CheckM is designed to run on Linux. The limiting requirement for CheckM is memory. Inference of lineage-specific marker sets using the full reference genome tree required approximately 40 GB of memory. However, a reduced genome tree (--reduced_tree) can also be used to infer lineage-specific marker sets which is suitable for machines with as little as 16 GB of memory. We recommend using the full tree if possible, though our results suggest that the same lineage-specific marker set will be selected for the vast majority of genomes regardless of the underlying reference tree. System requirements are far more modest if you plan to make use of taxonomic-specific marker sets or your own custom marker genes as this bypasses the need to place genomes in the reference genome tree.

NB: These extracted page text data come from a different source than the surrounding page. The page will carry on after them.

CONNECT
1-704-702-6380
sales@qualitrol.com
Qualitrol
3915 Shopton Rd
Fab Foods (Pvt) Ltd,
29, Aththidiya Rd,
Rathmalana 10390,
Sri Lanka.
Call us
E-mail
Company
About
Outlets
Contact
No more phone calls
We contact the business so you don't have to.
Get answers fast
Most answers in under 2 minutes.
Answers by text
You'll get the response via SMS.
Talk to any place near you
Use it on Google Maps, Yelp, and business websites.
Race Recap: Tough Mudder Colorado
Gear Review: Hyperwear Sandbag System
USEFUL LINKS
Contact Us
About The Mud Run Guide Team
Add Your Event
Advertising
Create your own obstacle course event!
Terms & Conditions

If you plan to process a large number of genomes, you may wish to break these into smaller batches. On a 64GB machine running a 1000 genomes at a time with 40 threads works well. Exceeding the available memory of your machine will cause CheckM to use swap space (as per any program) which will substantially increase the time to process genomes.

How to install CheckM

Bioinformatic tool dependencies

CheckM requires the following programs to be added to your system path:

  • HMMER (>=3.1b1)
  • prodigal (2.60 or >=2.6.1)
    • executable must be named prodigal and not prodigal.linux
  • pplacer (>=1.1)
    • guppy, which is part of the pplacer package, must also be on your system path
    • pplacer binaries can be found on the pplacer GitHub page

Installation through pip

CheckM >=1.1.0 is a Python 3.x program and can be install through pip:

> pip3 install numpy
> pip3 install matplotlib
> pip3 install pysam
> pip3 install checkm-genome

This will install CheckM and all other required Python libraries. The bioinformatic tool dependencies need to be install separately and placed on your system path.

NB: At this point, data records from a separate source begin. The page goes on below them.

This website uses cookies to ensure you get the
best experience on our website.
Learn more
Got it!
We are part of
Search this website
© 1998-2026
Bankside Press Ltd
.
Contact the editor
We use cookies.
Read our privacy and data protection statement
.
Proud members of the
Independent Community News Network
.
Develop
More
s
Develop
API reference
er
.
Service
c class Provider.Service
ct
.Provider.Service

Installation through Conda

A CheckM Conda environment can also be setup as follows:

conda create -n checkm python=3.9
conda activate checkm
conda install -c bioconda numpy matplotlib pysam
conda install -c bioconda hmmer prodigal pplacer
pip3 install checkm-genome

A full Conda package for CheckM is also available here which has been generously put together and maintained by community members (if this is you please let me know so I can acknowledge you here!)

Required reference data

CheckM relies on a number of precalculated data files which can be downloaded from either:

The reference data must be decompress into a directory and the path to this data set using the CHECKM_DATA_PATH environmental variable, e.g.:

> export CHECKM_DATA_PATH=/path/to/my_checkm_data

Alternatively, the following command can be run to inform CheckM of where the files have been placed:

> checkm data setRoot <checkm_data_dir>

Note: CheckM defaults to the environmental variable CHECKM_DATA_PATH if it is set.

Running CheckM

CheckM is now ready to run. For a list of CheckM commands type:

> checkm

How to upgrade CheckM

You can upgrade CheckM through pip:

> pip3 install checkm-genome --upgrade --no-deps

The CheckM reference database is not expected to change until CheckM v2.

Unit tests

If you wish to test your installation, you can run CheckM's unit tests. This isn't necessary and is primarily meant for development purposes. However, some system administrators may find this useful. A general test of CheckM which will verify all 3rd party dependencies can be run using:

> checkm test ~/checkm_test_results

This runs the E.coli K12-W3310 genome through the standard CheckM pipeline and verifies the resulting output files. The output directory can be removed once the test has run.

Additional unit tests are provided in the test directory. These are designed to aid in development and make use of nose.

Web version through KBase

The CheckM lineage workflow is available at KBase for those looking for a web-based solution.